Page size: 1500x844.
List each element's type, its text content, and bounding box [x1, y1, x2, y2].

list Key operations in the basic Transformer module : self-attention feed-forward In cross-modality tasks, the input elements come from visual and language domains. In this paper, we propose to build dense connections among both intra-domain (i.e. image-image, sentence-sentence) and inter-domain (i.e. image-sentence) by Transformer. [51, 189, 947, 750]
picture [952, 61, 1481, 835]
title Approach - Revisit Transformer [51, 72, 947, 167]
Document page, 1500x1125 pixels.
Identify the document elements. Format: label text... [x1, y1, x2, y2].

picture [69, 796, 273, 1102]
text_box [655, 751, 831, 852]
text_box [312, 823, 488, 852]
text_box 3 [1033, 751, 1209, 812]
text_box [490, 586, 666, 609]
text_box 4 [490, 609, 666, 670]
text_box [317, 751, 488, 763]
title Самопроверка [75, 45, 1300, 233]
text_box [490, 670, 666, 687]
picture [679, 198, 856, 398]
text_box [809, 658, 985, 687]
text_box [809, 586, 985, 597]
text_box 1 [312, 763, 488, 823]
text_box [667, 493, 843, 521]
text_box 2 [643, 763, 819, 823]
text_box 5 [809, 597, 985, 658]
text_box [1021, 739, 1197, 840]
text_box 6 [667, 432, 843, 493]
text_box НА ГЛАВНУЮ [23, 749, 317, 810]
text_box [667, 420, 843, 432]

...

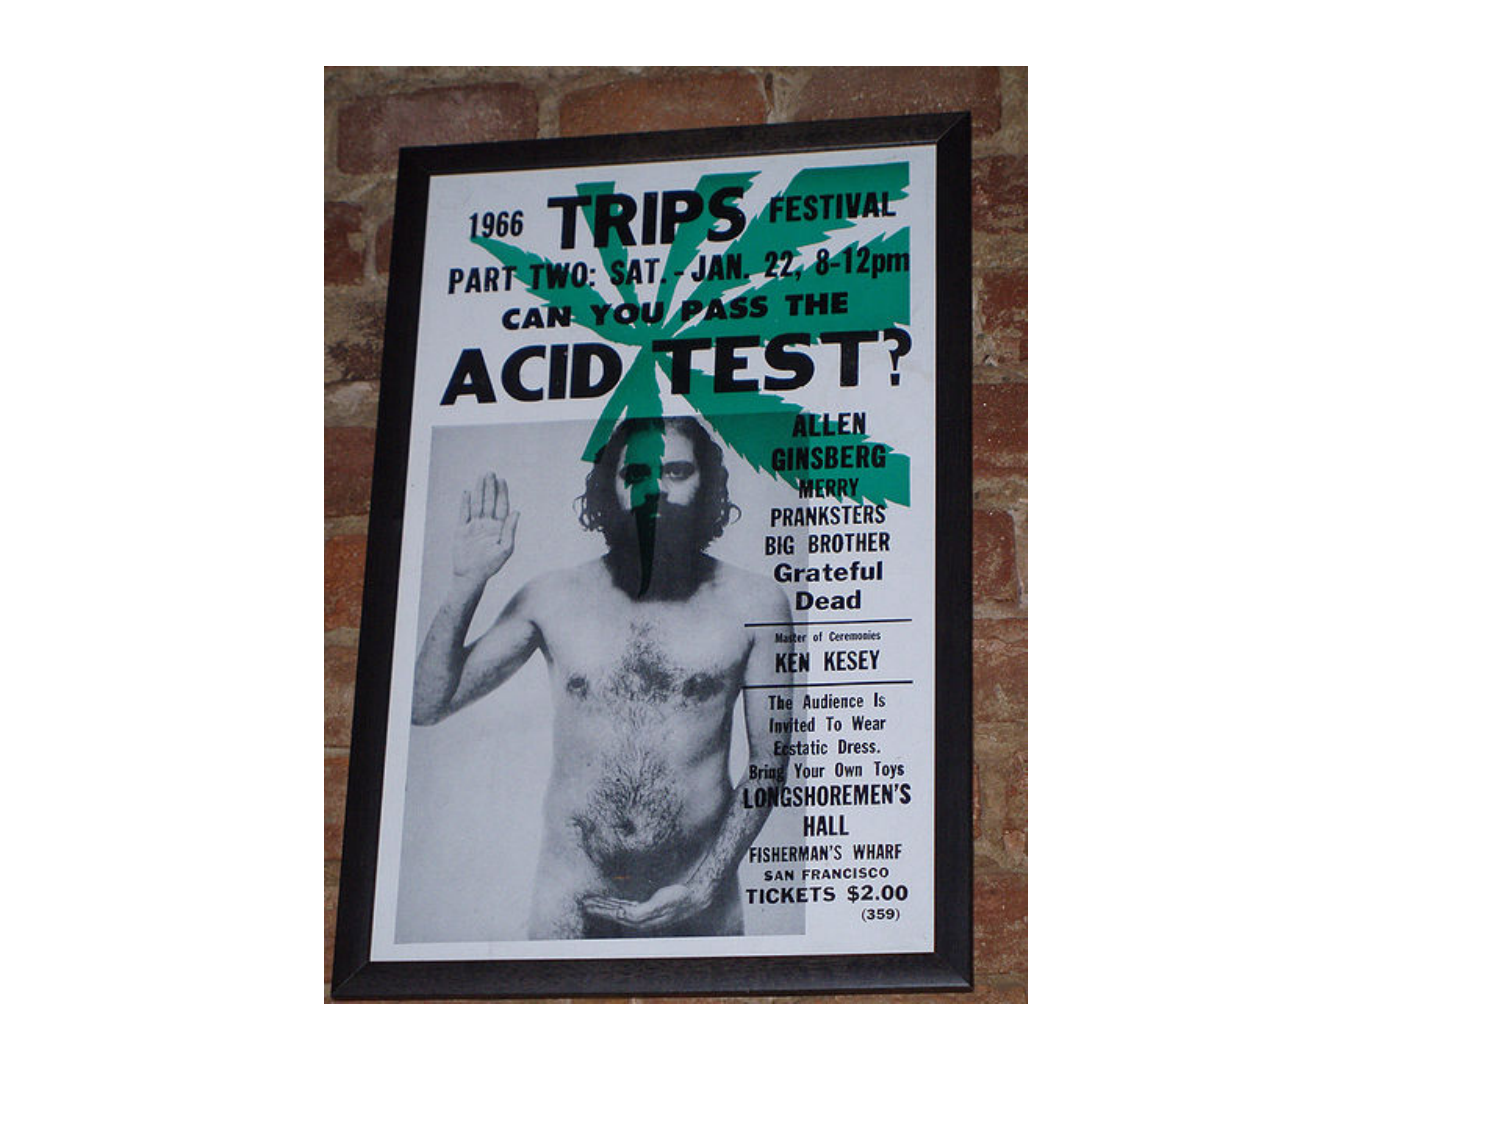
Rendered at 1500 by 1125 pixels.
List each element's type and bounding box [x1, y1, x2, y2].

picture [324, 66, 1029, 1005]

To-do item - Could you reproduce, exactly, every line above from the line with "List each element's type, its" to the line with "Document page, 1500x1125 pixels.", and no other line? Both ends count.

Task solution -
List each element's type, its text content, and bounding box [x1, y1, x2, y2].

list Key operations in the basic Transformer module : self-attention feed-forward In cross-modality tasks, the input elements come from visual and language domains. In this paper, we propose to build dense connections among both intra-domain (i.e. image-image, sentence-sentence) and inter-domain (i.e. image-sentence) by Transformer. [51, 189, 947, 750]
picture [952, 61, 1481, 835]
title Approach - Revisit Transformer [51, 72, 947, 167]
Document page, 1500x1125 pixels.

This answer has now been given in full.